## TASK
Each entry below should be retyped exactly, with nothing omitted.

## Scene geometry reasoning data
┄┄┄┄┄┄┄┄┄┄

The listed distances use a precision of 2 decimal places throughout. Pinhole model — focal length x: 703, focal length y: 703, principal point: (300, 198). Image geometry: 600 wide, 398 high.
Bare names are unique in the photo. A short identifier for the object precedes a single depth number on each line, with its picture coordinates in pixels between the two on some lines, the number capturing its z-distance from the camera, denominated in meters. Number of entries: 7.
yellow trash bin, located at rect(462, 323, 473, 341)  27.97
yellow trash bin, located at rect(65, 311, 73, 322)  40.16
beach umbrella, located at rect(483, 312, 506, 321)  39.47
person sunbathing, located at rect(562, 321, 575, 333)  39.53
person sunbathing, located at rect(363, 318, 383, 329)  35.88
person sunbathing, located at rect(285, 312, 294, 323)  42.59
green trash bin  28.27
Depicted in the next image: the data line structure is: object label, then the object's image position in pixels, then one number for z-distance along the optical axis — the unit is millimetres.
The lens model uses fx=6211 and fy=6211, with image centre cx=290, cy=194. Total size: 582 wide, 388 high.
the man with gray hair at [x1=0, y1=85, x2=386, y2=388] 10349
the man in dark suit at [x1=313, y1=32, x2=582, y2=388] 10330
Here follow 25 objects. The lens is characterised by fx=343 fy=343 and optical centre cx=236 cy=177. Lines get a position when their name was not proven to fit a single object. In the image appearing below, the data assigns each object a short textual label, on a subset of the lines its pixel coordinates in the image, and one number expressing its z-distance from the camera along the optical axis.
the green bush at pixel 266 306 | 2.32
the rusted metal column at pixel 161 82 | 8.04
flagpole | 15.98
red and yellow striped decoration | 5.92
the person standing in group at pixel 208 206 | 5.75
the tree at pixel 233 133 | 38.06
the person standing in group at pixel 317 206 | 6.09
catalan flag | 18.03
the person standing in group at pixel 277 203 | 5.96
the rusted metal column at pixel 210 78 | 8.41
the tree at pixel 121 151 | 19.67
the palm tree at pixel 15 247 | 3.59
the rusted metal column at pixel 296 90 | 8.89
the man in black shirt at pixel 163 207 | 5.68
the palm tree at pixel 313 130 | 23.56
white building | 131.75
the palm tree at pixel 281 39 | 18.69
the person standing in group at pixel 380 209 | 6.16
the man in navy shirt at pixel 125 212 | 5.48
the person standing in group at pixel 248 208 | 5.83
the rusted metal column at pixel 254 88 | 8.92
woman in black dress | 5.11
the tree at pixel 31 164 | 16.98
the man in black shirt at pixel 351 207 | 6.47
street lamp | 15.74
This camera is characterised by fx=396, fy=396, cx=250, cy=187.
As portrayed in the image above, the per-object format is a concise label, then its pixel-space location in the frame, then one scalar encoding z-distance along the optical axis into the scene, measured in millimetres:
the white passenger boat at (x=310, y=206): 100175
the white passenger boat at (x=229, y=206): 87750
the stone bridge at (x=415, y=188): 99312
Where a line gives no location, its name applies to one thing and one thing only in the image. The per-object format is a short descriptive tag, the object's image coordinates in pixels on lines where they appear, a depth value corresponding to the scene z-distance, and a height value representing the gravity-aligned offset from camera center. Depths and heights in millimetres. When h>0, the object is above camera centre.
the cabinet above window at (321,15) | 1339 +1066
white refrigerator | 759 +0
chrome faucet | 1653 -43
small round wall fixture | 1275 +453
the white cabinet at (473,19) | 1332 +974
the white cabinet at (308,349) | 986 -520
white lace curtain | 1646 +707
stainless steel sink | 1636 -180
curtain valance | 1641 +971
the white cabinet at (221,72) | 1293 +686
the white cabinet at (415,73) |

┄┄┄┄┄┄┄┄┄┄

## WRITTEN ANSWER
The listed distances use a precision of 2 decimal places throughout. Pinhole model — focal length x: 703, focal length y: 703, principal point: (300, 198). Image geometry: 600 wide, 398 high.
Bare names are unique in the photo. A short identifier for the object precedes a single depth number on each line, with its picture coordinates in pixels between the two on some lines, the number capturing its z-distance from the camera, denominated in meters. Number of entries: 7.
yellow trash bin, located at rect(462, 323, 473, 341)  27.97
yellow trash bin, located at rect(65, 311, 73, 322)  40.16
beach umbrella, located at rect(483, 312, 506, 321)  39.47
person sunbathing, located at rect(562, 321, 575, 333)  39.53
person sunbathing, located at rect(363, 318, 383, 329)  35.88
person sunbathing, located at rect(285, 312, 294, 323)  42.59
green trash bin  28.27
Depicted in the next image: the data line structure is: object label, then the object's image position in pixels, then one number for z-distance along the optical axis — the unit is millimetres.
The lens model uses fx=6211 and fy=6211, with image centre cx=290, cy=194. Total size: 582 wide, 388 high.
the man with gray hair at [x1=0, y1=85, x2=386, y2=388] 10349
the man in dark suit at [x1=313, y1=32, x2=582, y2=388] 10330
Here follow 25 objects. The lens is characterised by fx=343 fy=343 and optical centre cx=236 cy=177. Lines get a position when their name was not proven to fit a single object. In the image appearing below, the data assigns each object a short textual label, on a subset of the lines its pixel coordinates in the image, and one number expressing its z-distance from the camera along the optical axis.
the green bush at pixel 266 306 | 2.32
the rusted metal column at pixel 161 82 | 8.04
flagpole | 15.98
red and yellow striped decoration | 5.92
the person standing in group at pixel 208 206 | 5.75
the tree at pixel 233 133 | 38.06
the person standing in group at pixel 317 206 | 6.09
catalan flag | 18.03
the person standing in group at pixel 277 203 | 5.96
the rusted metal column at pixel 210 78 | 8.41
the tree at pixel 121 151 | 19.67
the palm tree at pixel 15 247 | 3.59
the rusted metal column at pixel 296 90 | 8.89
the man in black shirt at pixel 163 207 | 5.68
the palm tree at pixel 313 130 | 23.56
white building | 131.75
the palm tree at pixel 281 39 | 18.69
the person standing in group at pixel 380 209 | 6.16
the man in navy shirt at pixel 125 212 | 5.48
the person standing in group at pixel 248 208 | 5.83
the rusted metal column at pixel 254 88 | 8.92
woman in black dress | 5.11
the tree at pixel 31 164 | 16.98
the man in black shirt at pixel 351 207 | 6.47
street lamp | 15.74
This camera is characterised by fx=396, fy=396, cx=250, cy=187.
As portrayed in the image above, the per-object format is a concise label, then its pixel-space location in the frame, then one scalar encoding z-distance along the optical axis into the scene, measured in millimetres:
the white passenger boat at (x=310, y=206): 100175
the white passenger boat at (x=229, y=206): 87750
the stone bridge at (x=415, y=188): 99312
Where a line gives no location, its name applies to one thing and one thing only in the image. The per-object format is a short descriptive tag, the object's image coordinates in pixels on lines where they appear, a depth value corresponding to the scene z-distance, and a height value representing the gravity-aligned offset from camera center. Depths and heights in millimetres. When h>0, the object is above camera centre.
the cabinet above window at (321,15) | 1339 +1066
white refrigerator | 759 +0
chrome faucet | 1653 -43
small round wall fixture | 1275 +453
the white cabinet at (473,19) | 1332 +974
the white cabinet at (308,349) | 986 -520
white lace curtain | 1646 +707
stainless steel sink | 1636 -180
curtain valance | 1641 +971
the white cabinet at (221,72) | 1293 +686
the white cabinet at (415,73) |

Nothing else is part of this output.